Job: When you restate the entries that follow, keep every word exactly and drop the pictures.

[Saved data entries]
=-=-=-=-=
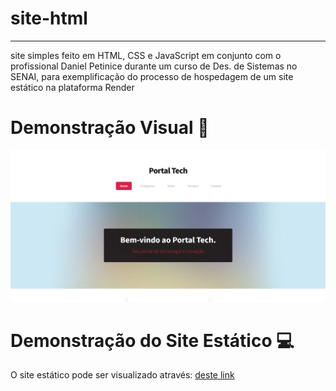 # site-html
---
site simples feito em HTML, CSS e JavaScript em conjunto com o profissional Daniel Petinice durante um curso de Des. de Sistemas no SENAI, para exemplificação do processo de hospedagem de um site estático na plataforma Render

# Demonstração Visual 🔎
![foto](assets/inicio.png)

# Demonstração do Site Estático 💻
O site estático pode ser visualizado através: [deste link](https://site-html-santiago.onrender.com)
=-=-=-=-=
Answer to this exercise:
 # site-html
---
site simples feito em HTML, CSS e JavaScript em conjunto com o profissional Daniel Petinice durante um curso de Des. de Sistemas no SENAI, para exemplificação do processo de hospedagem de um site estático na plataforma Render

# Demonstração Visual 🔎
![foto](assets/inicio.png)

# Demonstração do Site Estático 💻
O site estático pode ser visualizado através: [deste link](https://site-html-santiago.onrender.com)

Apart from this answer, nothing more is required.